What makes this latter recipe “French,” you ask?

Certainly one would expect to invest the time and attention to a food that is distinctly French. The model in the above photo looks French and, truth, doesn’t it look at first glance like she’s flipping us off? Seriously: ad directors, photographers with ascots and the French in general are famously subversive and would pull this stunt. After all, it was the French who came up with the linguistically subversive phrase double entendre, even if it was American country music singers who perfected its use in their song titles, like Jerry Reed’s “She Got the Goldmine (I Got the Shaft).”

“Oh!” you say. “THAT’s not a double entendre! It’s merely about how much the wife got when she and her no-good husband split. You have a mind as dirty as coal itself.”

To which I reply, Well if it wasn’t a double entendre before, good luck thinking it isn’t one now.

Few things are as comforting as a warm baguette just out of the oven with cold unsalted butter in chunks.
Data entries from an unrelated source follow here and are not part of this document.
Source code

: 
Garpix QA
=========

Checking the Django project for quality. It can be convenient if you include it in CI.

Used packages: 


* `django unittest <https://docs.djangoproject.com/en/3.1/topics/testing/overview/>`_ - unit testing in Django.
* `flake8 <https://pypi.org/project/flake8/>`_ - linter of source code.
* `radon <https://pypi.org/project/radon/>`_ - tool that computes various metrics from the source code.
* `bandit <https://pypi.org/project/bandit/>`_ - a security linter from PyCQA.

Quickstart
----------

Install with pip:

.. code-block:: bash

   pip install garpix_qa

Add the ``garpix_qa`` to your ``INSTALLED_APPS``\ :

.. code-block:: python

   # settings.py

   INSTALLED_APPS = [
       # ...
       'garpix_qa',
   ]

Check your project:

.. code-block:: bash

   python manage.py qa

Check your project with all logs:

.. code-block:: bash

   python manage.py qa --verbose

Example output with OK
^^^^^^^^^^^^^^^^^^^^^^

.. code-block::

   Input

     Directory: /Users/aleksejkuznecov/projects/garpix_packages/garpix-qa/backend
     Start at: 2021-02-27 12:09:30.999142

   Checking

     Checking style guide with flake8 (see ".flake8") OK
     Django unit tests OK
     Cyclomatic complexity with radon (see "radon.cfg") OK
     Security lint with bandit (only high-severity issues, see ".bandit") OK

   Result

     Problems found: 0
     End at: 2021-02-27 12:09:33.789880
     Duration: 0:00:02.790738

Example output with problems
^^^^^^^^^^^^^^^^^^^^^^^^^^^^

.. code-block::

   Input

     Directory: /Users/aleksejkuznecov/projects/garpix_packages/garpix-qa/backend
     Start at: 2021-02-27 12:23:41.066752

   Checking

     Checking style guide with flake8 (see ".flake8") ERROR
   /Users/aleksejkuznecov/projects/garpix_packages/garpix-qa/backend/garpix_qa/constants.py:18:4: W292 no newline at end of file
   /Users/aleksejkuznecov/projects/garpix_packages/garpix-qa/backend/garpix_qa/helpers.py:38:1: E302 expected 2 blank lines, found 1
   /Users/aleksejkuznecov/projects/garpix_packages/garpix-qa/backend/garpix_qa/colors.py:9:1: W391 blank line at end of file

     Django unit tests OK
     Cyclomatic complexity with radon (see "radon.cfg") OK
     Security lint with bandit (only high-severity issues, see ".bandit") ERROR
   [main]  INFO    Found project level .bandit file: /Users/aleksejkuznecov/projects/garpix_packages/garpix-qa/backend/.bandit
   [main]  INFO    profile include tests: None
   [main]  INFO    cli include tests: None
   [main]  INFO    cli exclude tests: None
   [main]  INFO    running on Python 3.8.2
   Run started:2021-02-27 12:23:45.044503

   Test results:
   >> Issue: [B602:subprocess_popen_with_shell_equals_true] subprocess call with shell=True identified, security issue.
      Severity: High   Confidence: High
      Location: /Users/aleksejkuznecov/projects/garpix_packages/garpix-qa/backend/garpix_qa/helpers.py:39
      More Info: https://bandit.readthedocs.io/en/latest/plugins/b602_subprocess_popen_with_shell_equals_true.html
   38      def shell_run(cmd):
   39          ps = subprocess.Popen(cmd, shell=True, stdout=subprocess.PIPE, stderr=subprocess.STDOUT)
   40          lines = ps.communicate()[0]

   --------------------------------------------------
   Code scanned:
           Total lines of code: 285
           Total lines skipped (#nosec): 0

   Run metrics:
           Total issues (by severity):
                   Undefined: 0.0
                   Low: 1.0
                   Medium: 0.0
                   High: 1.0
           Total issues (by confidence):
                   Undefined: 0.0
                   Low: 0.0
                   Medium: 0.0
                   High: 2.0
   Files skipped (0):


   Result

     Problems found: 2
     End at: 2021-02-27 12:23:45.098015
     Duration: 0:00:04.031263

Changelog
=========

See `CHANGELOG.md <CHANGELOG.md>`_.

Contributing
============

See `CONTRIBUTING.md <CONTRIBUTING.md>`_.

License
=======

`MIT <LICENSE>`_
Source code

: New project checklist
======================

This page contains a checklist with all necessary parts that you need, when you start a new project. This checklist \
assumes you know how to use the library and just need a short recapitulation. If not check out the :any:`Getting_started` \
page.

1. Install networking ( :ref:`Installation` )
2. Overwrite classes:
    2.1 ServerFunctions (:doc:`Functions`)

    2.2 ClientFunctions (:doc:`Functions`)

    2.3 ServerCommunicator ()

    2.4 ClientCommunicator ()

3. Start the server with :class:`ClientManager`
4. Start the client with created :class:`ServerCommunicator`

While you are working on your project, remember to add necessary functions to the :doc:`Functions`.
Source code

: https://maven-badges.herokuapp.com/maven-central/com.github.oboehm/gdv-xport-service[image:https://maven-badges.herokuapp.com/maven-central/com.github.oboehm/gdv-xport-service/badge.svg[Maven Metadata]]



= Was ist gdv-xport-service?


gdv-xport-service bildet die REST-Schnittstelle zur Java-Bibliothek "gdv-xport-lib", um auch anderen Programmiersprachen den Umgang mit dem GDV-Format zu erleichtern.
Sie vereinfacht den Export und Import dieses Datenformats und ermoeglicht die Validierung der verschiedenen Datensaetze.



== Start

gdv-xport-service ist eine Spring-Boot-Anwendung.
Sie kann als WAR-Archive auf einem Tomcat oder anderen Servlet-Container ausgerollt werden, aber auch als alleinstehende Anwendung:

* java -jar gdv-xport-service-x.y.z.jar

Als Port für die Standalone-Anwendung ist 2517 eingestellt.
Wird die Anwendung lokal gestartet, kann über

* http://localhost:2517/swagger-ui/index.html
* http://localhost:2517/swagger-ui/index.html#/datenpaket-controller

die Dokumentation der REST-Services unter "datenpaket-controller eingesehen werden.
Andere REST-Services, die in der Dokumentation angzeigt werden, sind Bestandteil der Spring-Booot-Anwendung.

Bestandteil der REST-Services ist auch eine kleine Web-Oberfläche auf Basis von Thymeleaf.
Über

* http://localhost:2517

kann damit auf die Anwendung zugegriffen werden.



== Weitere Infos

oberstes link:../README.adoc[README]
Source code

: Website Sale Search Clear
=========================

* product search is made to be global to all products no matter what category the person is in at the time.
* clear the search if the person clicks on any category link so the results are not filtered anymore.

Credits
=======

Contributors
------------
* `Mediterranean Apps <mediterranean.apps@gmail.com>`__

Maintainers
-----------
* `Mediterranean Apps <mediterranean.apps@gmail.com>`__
Apropos of that word itself being French and also in the broader category of food, I started using the H-E-B app yesterday for my shopping list. I’d been using the OurGroceries app, but after posting the use of it on my Instagram story a couple days ago, an H-E-B partner sent a message and reminded me that the store app is good not only for finding where an item is or if it’s in stock (previously my main use of it) but also adds those items to a list, organized by aisle number and store location, and even shows where coupons are offered.

This post was drafted on Saturday morning and finished this morning, Monday. The baguettes came out beautifully. I have never had a freshly baked baguette right out of the oven, sliced it and heard the crisp crust give way to a soft, chewy inside. Then spreading cold unsalted butter on it and biting into it, hearing that crisp crunch again.